O extremo do Sporting fez uma primeira parte fenomenal pois foi ele quem acrescentou velocidade e pragmatismo na criação de jogo da selecção no último terço. Se no plano ofensivo tudo correu bem ao jovem do Sporting, no plano defensivo Gelson cometeu alguns erros quando não foi capaz de acompanhar devidamente a subida do lateral esquerdo Niklas Hult nas situações em que Sam Larsson ou Isaac Thelin procuravam construir jogo pela esquerda através de simples tentativas de overlaping com o seu lateral (jogando para as costas de Cancelo, o que obrigava portanto Gelson a ser integral no acompanhamento de Hult).

Defensivamente, a primeira parte foi relativamente tranquila para a selecção portuguesa. Tirando uma situação ou outra em que Danilo não conseguiu matar as investidas que os suecos esporadicamente realizavam em velocidade no contra-ataque, não se pode dizer que a baliza defendida por Marafona tenha estado em constante sobressalto. Os suecos haveriam de criar apenas uma situação de perigo por intermédio do seu ponta-de-lança Christoffer Nyman.

Cumprida uma primeira parte aceitável num modelo de jogo diferente (só com um avançado, Ronaldo, mais móvel) com movimentações muito diferentes das que habitualmente são apresentadas, Fernando Santos decidiu voltar ao seu esquema habitual com a entrada de Éder no jogo, voltando a colocar um jogador de área ao lado de CR7. As entradas do jogador do Lille para o lugar de Bernardo Silva, de William Carvalho para o lugar de Danilo, de Pizzi para o lugar de João Moutinho e de Nelson Semedo para o lugar de Eliseu (obrigando João Cancelo a mudar-se para o flanco esquerdo; Fernando Santos desvitalizou propositadamente o flanco esquerdo na primeira parte com a colocação estratégica de Gelson mais colado ao flanco direito; o seleccionou presumiu que Cancelo seria capaz de continuar a manter a estabilidade defensiva da ala esquerda, o que não aconteceu porque os dois primeiros golos dos suecos são marcados precisamente por Claesson) estragaram a fórmula que tantos resultados tinha dado no primeiro tempo.

No regresso ao habitual 4x4x2, Portugal perdeu capacidade de pressão a meio-campo e perdeu o critério que Moutinho estava a garantir no capítulo da primeira fase de construção porque Renato Sanches revelou uma atitude apática e escondeu-se por completo do jogo.
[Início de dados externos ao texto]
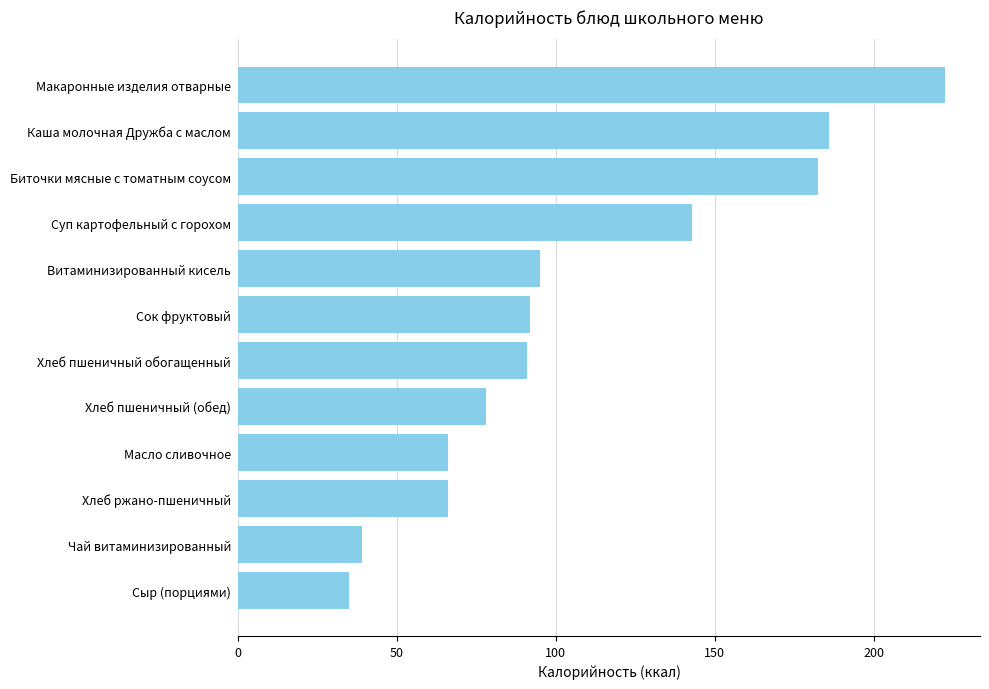

Which category has the highest value across all series?

Макаронные изделия отварные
Em 3 lances nos quais é solicitado para pegar no jogo por William no círculo do terreno, o médio deixou-se antecipar por adversários, concedendo aos suecos a possibilidade de praticarem o futebol que mais lhes interessava. Num desses lances, iria nascer o 2º golo dos suecos.
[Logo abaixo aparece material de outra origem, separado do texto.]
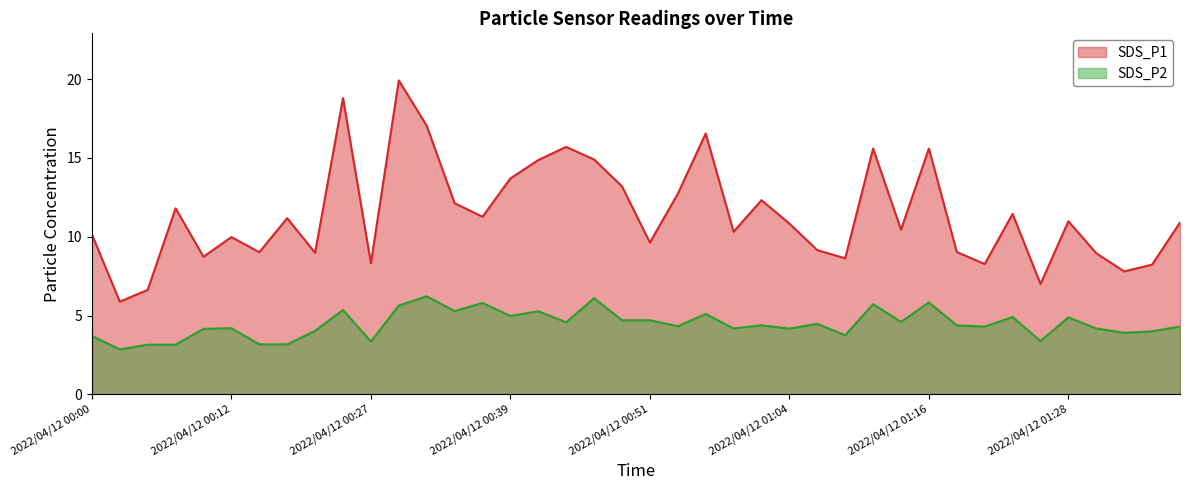

At which category is the sum across all series the highest?

2022/04/12 00:30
A apatia do jogador do Bayern obrigou Pizzi, algo frustrado na ala esquerda pelo parco volume de jogo que aí recebeu, a ter que vir ao meio pegar no jogo como tanto gosta de forma a acrescentar critério e velocidade na construção com as rápidas aberturas que promoveu para o flanco direito para Gelson e Ricardo Quaresma. Se após a saída de Ronaldo aos 58″, o extremo do Sporting já revelava algum desgaste físico num contexto de jogo completamente diferente daquele que foi verificado na primeira parte (os suecos começaram a colocar 2 jogadores no flanco direito; Nélson Semedo apareceu mais por dentro; já não se verificava a situação de clara superioridade numérica que tantos desequilíbrios permitiu no 1º ao jogador do Sporting), com a entrada de Quaresma, a ala direita voltou a ganhar alguma vivacidade.

Quando a selecção ainda procurava dar uma alegria aos 10 mil que presenciaram este jogo histórico nos Barreiros 16 anos depois da última visita da selecção aquele estádio, eis que os suecos já em tempo de descontos, numa prodigiosa jogada desenrolada no flanco esquerdo, curiosamente numa das sobreposições que os suecos tanto puseram em prática nesse flanco, aproveitaram a falha da asa direita da selecção nacional para obter o seu tento da vitória, golo em que João Cancelo teve alguma infelicidade na forma em como abordou o cruzamento, inserindo o esférico no fundo das redes da baliza de Marafona.